Tarım ve hayvancılıkla uğraşan Cemal Demir, içme sularının kirli aktığını belirterek, “Maden sahasından çıkan toz evlerimizin içine kadar giriyor. Sularımız o kadar kirli akıyor ki hayvanlarımız bile su içmiyor. Sürekli dinamit patlatıyorlar ve evlerimiz sarsılıyor. Bu madenin kapatılması için yaptığımız çalışmalar bir işe yaramıyor. Biz arsalarımızı vermiyoruz. Bize ‘Bu bölgeyi terk edin gidin’ diyorlar. Bizler nereye gidelim? Biz bin yıldır bu bölgede yaşıyoruz. Murat Nehri’nden bulunan balıklar her gün ölüyor. Biz bu maden ocağını burada istemiyoruz” şeklinde konuştu.
Maden şirketinden dolayı köylülerin göçe zorlandığını söyleyen Gıyaseddin Karakaba, maden kapatılmasını gerektiğini belirterek, burada çıkmayacaklarını ve direneceklerini söyledi. Maden şirketi ile birlikte hayatlarının felakete döndüğünü belirten Karakaba, “Hayvanlarımıza içme suyu bile bulamıyoruz. Biz ciddi bir mağduriyet yaşıyoruz. Geldiler bizden izin almadan tapulu arsalarımıza el koydular. Ekim zamanı ama biz halen tarlalarımızı biçemedik. Ne bir verim var ne de tozdan dolayı iş yapabiliyoruz. Ûlikentliler olarak bu durumu kabul etmiyoruz. Madenin kapatılmasını istiyoruz. Bu maden ocağından dolayı rezil olduk.

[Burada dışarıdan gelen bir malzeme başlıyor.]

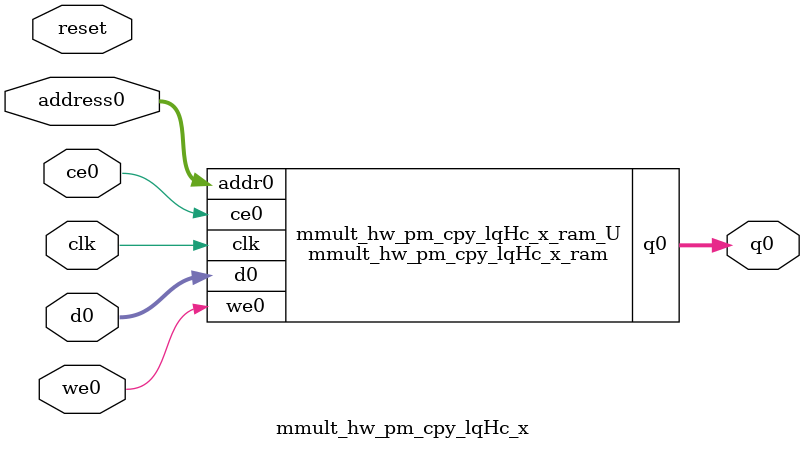
<source format=v>
`timescale 1 ns / 1 ps
module mmult_hw_pm_cpy_lqHc_x_ram (addr0, ce0, d0, we0, q0,  clk);

parameter DWIDTH = 32;
parameter AWIDTH = 6;
parameter MEM_SIZE = 64;

input[AWIDTH-1:0] addr0;
input ce0;
input[DWIDTH-1:0] d0;
input we0;
output reg[DWIDTH-1:0] q0;
input clk;

(* ram_style = "block" *)reg [DWIDTH-1:0] ram[0:MEM_SIZE-1];




always @(posedge clk)  
begin 
    if (ce0) begin
        if (we0) 
            ram[addr0] <= d0; 
        q0 <= ram[addr0];
    end
end


endmodule

`timescale 1 ns / 1 ps
module mmult_hw_pm_cpy_lqHc_x(
    reset,
    clk,
    address0,
    ce0,
    we0,
    d0,
    q0);

parameter DataWidth = 32'd32;
parameter AddressRange = 32'd64;
parameter AddressWidth = 32'd6;
input reset;
input clk;
input[AddressWidth - 1:0] address0;
input ce0;
input we0;
input[DataWidth - 1:0] d0;
output[DataWidth - 1:0] q0;



mmult_hw_pm_cpy_lqHc_x_ram mmult_hw_pm_cpy_lqHc_x_ram_U(
    .clk( clk ),
    .addr0( address0 ),
    .ce0( ce0 ),
    .we0( we0 ),
    .d0( d0 ),
    .q0( q0 ));

endmodule


</source>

Biz tarım ve hayvancılıkla geçimimizi sağlıyoruz. Bunlar da bizim elimizde alınsa biz nasıl hayatımız idame ederiz? Bizi göçe zorluyorlar. Bize bir çözüm bulmasını istiyoruz. Şimdi toprağımızı elimizden almaya çalışıyorlar. Biz köylüler olarak bu madeni burada istemiyoruz. Bu topraklar bin yıldır bizim. Dedelerimizden atalarımızdan bize kaldı. Başımızı kesseler biz buradan çıkmayız” diye belirtti.